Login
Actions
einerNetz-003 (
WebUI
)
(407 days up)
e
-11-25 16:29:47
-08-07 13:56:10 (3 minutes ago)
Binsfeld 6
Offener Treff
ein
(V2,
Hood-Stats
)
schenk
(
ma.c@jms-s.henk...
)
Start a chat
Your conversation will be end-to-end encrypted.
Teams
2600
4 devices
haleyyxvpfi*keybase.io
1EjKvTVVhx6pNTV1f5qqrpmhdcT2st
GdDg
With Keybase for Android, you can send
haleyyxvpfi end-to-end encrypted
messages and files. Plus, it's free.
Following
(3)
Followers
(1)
----
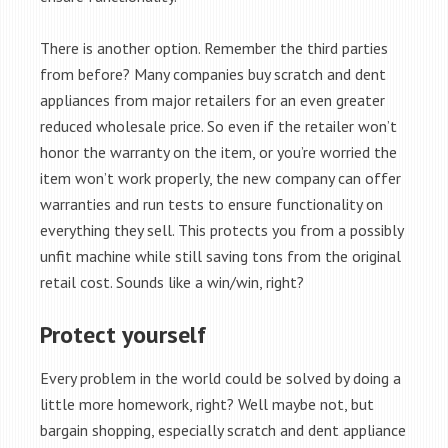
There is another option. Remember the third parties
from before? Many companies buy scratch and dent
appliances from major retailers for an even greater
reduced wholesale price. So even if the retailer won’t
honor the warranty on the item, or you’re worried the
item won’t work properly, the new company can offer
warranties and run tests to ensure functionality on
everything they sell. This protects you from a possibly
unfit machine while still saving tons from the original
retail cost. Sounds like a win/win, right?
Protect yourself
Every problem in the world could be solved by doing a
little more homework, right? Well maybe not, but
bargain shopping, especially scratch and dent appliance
----
▶ _EXERCISE AIM_
Please find every line in the records that contains the word "scratch", and copy it out.

▶ _WRITTEN RESPONSE_
from before? Many companies buy scratch and dent
bargain shopping, especially scratch and dent appliance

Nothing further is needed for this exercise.